Last month, at least 286 people were killed from both sides before a US-brokered truce ended the worst clashes since the Caucasus neighbours' 2020 war.
Baku and Yerevan fought two wars — in 2020 and in the 1990s — over the contested region of Nagorno-Karabakh, an Armenian-populated enclave of Azerbaijan.
Armenia's Prime Minister Nikol Pashinyan said on Friday that Foreign Minister Ararat Mirzoyan and his Azerbaijani counterpart Jeyhun Bayramov "will meet on Sunday in Geneva to begin substantive talks regarding the text of the peace agreement."
"So far, there wasn't a single document on the negotiating table, which we could sign or reject," he said in televised remarks.
The two foreign ministers last met for talks mediated by US Secretary of State Antony Blinken on September 20 in New York.

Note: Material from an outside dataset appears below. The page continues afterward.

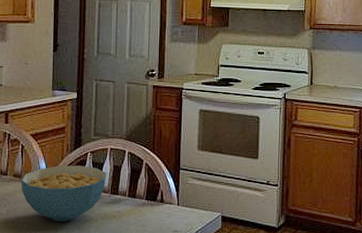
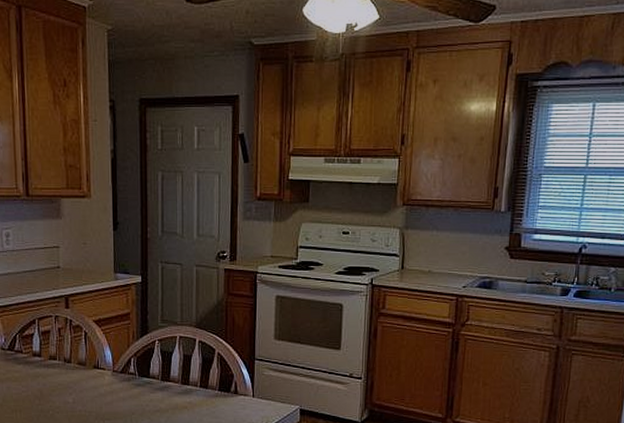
cereal bowl: present [21,166,107,221] -> none [86,354,176,411]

Armenia said three of its troops were killed in border clashes with Azerbaijan last week. Yerevan at the time accused Azerbaijan of provoking the attack and demanded the deployment of an international observer mission on the ground.
The six-week war in 2020 claimed the lives of more than 6,500 troops from both sides and ended with a Russian-brokered ceasefire.

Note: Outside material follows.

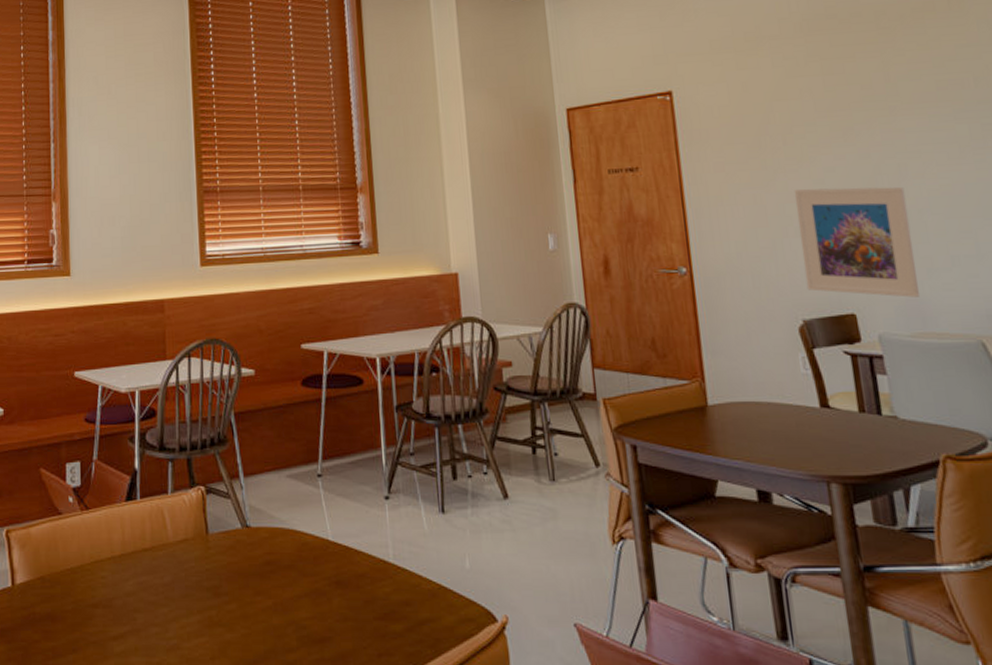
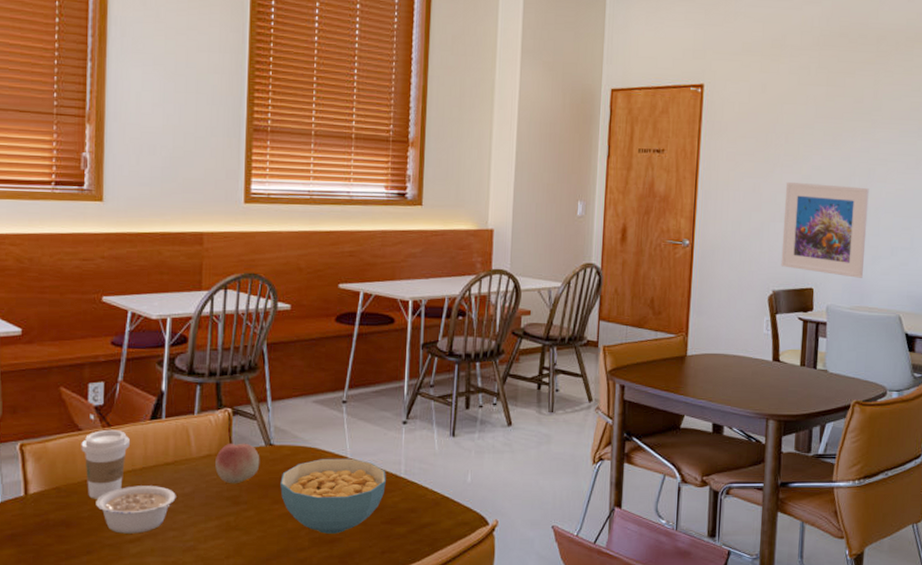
coffee cup: none [62,512,108,590] -> present [81,429,130,499]
legume: none [78,575,156,630] -> present [96,486,176,534]
fruit: none [192,525,238,573] -> present [215,443,260,484]
cereal bowl: none [260,541,374,632] -> present [280,458,386,534]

Under the deal, Armenia ceded swathes of territory it had controlled for decades, and Moscow deployed about 2,000 Russian peacekeepers to oversee the fragile truce.
With Moscow increasingly isolated on the world stage following its February invasion of Ukraine, the United States and the European Union have taken a leading role in mediating the Armenia-Azerbaijan normalisation process.
During EU-led negotiations in Brussels in April and May, Azerbaijani President Ilham Aliyev and Pashinyan agreed to "advance discussions" on a future peace treaty.
They last met in Brussels on August 31, for talks mediated by European Council President Charles Michel.
The talks also focus on border delimitation and the reopening of transport links.
When the Soviet Union collapsed in 1991, ethnic Armenian separatists in Nagorno-Karabakh broke away from Azerbaijan. The ensuing conflict claimed around 30,000 lives.